= Your goal =
Keep only the lines of the material below that contain the word "START". Copy those lines.

= Data for the task =
******************************

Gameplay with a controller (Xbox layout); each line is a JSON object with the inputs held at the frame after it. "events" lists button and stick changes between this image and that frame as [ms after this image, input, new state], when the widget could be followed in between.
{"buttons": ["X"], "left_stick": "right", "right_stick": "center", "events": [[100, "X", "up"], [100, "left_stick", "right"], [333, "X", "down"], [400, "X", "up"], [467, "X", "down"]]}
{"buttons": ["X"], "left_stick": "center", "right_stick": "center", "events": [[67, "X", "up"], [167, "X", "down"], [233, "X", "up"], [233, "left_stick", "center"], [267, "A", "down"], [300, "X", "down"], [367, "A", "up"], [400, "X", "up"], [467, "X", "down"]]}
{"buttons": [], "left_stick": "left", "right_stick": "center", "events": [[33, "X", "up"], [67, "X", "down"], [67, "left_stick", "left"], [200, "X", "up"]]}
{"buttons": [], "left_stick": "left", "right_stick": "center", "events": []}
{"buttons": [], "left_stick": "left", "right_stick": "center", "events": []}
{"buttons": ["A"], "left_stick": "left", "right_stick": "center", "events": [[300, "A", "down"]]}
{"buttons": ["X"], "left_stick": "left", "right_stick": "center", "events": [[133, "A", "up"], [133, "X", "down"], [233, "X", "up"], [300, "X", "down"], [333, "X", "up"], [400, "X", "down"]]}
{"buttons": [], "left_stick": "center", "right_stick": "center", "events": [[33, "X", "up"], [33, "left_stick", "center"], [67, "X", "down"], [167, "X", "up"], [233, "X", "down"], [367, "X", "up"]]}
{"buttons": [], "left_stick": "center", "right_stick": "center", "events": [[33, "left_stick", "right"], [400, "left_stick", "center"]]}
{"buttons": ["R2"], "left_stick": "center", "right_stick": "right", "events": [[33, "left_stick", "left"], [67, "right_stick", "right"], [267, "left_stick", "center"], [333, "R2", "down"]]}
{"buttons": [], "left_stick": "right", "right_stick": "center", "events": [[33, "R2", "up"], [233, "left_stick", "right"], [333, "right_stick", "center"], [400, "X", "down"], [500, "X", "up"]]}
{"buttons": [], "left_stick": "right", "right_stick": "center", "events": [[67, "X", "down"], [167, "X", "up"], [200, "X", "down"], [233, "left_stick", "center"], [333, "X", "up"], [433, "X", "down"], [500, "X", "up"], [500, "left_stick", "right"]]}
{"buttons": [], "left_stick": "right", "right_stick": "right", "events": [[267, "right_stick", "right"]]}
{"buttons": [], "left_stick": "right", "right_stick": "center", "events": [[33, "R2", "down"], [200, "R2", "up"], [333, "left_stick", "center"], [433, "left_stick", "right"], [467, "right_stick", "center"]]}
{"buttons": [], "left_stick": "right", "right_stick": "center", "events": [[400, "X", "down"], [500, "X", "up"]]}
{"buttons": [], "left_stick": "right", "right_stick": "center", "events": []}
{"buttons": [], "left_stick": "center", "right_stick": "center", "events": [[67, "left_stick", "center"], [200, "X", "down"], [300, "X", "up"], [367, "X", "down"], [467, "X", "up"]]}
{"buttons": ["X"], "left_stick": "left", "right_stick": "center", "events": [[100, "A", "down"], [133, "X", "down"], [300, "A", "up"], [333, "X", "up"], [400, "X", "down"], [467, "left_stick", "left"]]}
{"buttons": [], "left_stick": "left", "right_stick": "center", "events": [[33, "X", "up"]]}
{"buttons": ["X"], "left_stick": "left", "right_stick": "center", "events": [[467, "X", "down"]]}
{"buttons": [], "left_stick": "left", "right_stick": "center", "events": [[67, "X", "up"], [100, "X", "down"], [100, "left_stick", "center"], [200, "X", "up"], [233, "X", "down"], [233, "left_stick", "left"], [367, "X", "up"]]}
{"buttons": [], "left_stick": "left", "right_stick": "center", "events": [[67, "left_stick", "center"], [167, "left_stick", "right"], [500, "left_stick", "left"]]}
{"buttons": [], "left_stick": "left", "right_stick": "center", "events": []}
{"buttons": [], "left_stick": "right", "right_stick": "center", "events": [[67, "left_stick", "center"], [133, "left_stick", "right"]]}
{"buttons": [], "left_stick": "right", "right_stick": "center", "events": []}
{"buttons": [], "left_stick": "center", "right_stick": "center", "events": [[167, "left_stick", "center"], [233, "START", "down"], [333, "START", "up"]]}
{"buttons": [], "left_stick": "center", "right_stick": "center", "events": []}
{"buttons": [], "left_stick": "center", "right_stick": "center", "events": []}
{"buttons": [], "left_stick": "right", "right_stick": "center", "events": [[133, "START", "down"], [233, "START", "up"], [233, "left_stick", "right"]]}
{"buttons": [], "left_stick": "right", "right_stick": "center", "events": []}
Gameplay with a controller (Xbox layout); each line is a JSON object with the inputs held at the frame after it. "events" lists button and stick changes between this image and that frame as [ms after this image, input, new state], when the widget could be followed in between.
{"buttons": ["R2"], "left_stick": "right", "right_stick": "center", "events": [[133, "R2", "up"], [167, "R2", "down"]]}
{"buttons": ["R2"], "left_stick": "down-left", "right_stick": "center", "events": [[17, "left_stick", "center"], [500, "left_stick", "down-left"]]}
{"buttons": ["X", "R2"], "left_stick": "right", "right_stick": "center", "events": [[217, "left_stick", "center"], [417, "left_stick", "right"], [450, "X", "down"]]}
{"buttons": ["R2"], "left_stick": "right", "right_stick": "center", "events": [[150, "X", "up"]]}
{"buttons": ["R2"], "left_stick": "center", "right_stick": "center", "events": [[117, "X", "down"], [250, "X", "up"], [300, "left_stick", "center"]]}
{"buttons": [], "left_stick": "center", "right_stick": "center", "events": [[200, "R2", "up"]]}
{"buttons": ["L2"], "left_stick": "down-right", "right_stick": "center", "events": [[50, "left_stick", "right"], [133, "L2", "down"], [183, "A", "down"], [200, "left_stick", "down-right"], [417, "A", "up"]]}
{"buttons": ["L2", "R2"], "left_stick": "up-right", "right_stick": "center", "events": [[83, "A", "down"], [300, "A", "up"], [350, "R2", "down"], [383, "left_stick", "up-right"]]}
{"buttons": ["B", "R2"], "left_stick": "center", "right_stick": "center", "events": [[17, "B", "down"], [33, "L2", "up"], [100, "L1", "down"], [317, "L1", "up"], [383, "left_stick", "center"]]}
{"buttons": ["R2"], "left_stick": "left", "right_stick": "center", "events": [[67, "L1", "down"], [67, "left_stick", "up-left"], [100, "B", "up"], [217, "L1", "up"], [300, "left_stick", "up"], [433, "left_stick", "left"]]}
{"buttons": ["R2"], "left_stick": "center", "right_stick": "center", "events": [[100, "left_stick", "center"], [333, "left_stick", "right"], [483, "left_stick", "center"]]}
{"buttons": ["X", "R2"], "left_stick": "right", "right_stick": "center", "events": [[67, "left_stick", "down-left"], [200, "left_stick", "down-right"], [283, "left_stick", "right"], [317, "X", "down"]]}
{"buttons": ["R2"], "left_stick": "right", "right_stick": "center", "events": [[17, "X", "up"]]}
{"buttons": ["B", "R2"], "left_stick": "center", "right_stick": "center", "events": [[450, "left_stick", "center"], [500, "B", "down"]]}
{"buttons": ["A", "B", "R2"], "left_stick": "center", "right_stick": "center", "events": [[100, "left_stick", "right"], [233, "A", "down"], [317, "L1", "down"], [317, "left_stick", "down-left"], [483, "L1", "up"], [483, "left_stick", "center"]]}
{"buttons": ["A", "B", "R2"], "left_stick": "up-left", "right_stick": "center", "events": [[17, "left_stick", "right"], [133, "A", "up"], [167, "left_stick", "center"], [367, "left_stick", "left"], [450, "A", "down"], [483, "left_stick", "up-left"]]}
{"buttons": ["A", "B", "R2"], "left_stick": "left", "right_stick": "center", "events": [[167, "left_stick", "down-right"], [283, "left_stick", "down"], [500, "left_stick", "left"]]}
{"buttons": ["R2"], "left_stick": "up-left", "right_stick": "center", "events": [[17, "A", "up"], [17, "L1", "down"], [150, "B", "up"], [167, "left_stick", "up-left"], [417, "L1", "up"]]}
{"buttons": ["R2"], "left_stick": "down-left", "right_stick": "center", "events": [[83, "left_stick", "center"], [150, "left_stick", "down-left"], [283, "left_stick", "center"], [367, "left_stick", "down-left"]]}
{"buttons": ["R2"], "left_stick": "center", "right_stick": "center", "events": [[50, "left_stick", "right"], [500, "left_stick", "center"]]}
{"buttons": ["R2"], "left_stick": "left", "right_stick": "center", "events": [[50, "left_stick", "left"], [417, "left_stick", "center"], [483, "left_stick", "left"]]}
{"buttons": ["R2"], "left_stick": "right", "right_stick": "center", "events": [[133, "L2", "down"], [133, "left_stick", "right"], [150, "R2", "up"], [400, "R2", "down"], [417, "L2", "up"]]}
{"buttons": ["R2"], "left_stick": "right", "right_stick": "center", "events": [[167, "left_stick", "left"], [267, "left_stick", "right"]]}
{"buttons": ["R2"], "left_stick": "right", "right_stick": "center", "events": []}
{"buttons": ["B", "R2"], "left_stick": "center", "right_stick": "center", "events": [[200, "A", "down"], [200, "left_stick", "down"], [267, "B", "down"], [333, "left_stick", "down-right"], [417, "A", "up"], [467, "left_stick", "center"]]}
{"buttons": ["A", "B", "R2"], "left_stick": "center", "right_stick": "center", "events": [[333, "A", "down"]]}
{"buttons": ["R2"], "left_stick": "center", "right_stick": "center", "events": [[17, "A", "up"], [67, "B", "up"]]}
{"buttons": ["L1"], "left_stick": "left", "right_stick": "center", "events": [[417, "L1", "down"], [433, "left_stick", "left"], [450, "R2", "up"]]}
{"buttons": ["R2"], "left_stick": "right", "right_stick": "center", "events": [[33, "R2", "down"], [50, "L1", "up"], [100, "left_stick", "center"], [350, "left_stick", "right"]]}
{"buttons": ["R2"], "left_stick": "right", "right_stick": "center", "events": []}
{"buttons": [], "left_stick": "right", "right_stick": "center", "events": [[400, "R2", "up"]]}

******************************

= Response for this exercise =
{"buttons": [], "left_stick": "center", "right_stick": "center", "events": [[167, "left_stick", "center"], [233, "START", "down"], [333, "START", "up"]]}
{"buttons": [], "left_stick": "right", "right_stick": "center", "events": [[133, "START", "down"], [233, "START", "up"], [233, "left_stick", "right"]]}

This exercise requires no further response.